As two separate entities, Native tribes and Native corporations sometimes conflict, Thomas said. The Settlement Act did not give the land back to the tribes, it gave the land to a state-created corporation. Some tribes feel that scrapping ANCSA would result in land transferring from corporate hands to tribal hands, he said.
However, Thomas said he believes ANCSA is mostly beneficial “not just in the development of business, but in the development of people. I think you will have to admit that ANCSA was one of the biggest and most aggressive settlements in the nation when it comes to aboriginal lands and the rights of the Native American people,” Thomas said.
Thomas said he believes tribes and corporations can be collectively stronger if they work closer together.
Weak rural economies and high energy costs make survival difficult for Natives in Southeast Alaska, Thomas said.
“You have to make a choice as to whether to stay there or not,” he said.
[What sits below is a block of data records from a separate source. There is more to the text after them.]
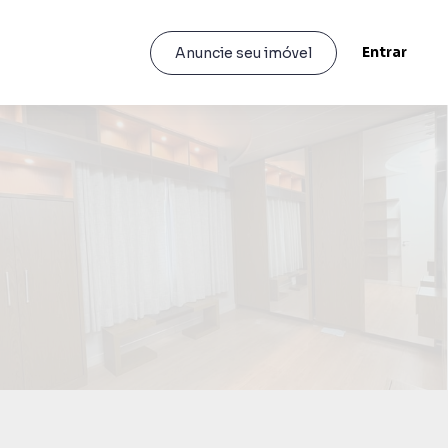
Entrar
Anuncie seu imóvel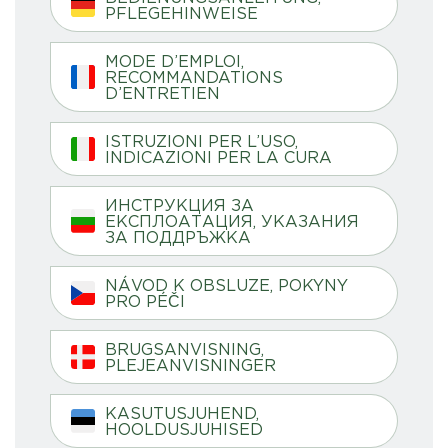
PFLEGEHINWEISE
MODE D’EMPLOI,
RECOMMANDATIONS
D’ENTRETIEN
ISTRUZIONI PER L’USO,
INDICAZIONI PER LA CURA
ИНСТРУКЦИЯ ЗА
ЕКСПЛОАТАЦИЯ, УКАЗАНИЯ
ЗА ПОДДРЪЖКА
NÁVOD K OBSLUZE, POKYNY
PRO PÉČI
BRUGSANVISNING,
PLEJEANVISNINGER
KASUTUSJUHEND,
HOOLDUSJUHISED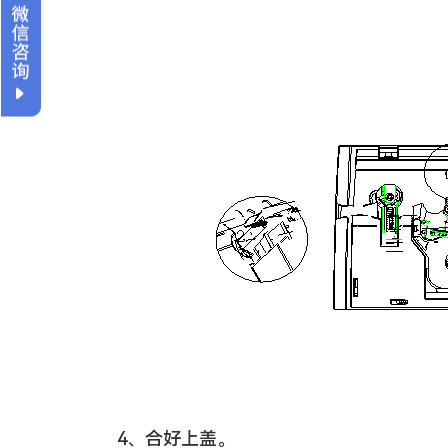
4、合好上盖。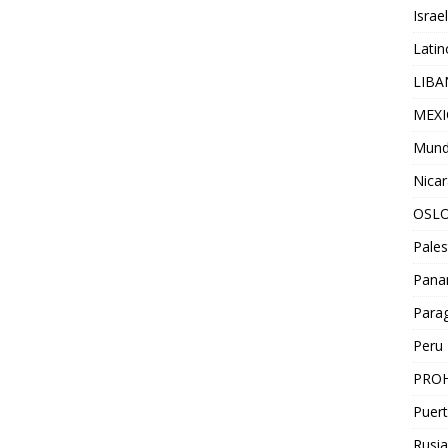
Israel
Lati
LIB
MEX
Mun
Nica
OSL
Pales
Pan
Para
Peru
PROH
Puert
Rusia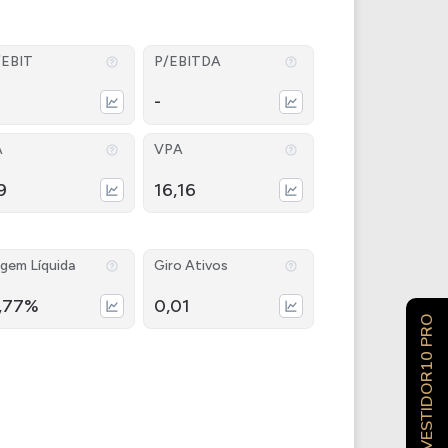
/EBIT
P/EBITDA
-
A
VPA
9
16,16
gem Líquida
Giro Ativos
,77%
0,01
INVESTIDOR10 PRO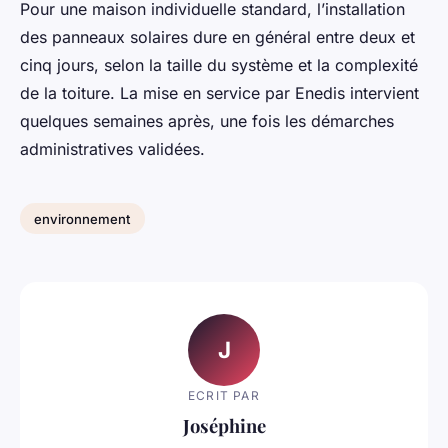
Pour une maison individuelle standard, l’installation
des panneaux solaires dure en général entre deux et
cinq jours, selon la taille du système et la complexité
de la toiture. La mise en service par Enedis intervient
quelques semaines après, une fois les démarches
administratives validées.
environnement
J
ECRIT PAR
Joséphine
The combined strength of tribes and corporations could help, he said.
Thomas was born and raised in Craig. He received degrees from Sheldon Jackson College and the University of Alaska Fairbanks and a master’s degree in education from Pennsylvania State University. Thomas has served as chairman of the board of the Shaan-Seet Corp. of Craig, president of the Southeast Alaska IRA Councils and as First Vice President of the ANB Grand Camp. Thomas also worked as a classroom teacher and high school counselor. After receiving his master’s degree, he took a job as Indian education counselor in Sitka. He then worked as Indian education director in Ketchikan.
Thomas’s speech was delayed to Thursday due to heavy snow on Monday.
Next week, Sealaska will host Sealaska Corp.’s President and CEO Chris McNeil, to talk about the legal status of Alaska Native corporations and economic self determination.
Sealaska Heritage Institute hosts a noon lecture series to celebrate Native American Heritage Month in November. The brown-bag lunch series focuses on the impact of the Alaska Native Claims Settlement Act. The hour-long lectures are held in the fourth floor boardroom at Sealaska Plaza in Juneau.
Sealaska Heritage Institute is a regional nonprofit representing the Tlingit, Haida and Tsimshian people of Southeast Alaska. Its mission is to perpetuate and enhance Tlingit, Haida and Tsimshian cultures.
The lecture series is sponsored by Sealaska Heritage Institute, MRV Architects, McDowell Group and Kathy Ruddy of Juneau.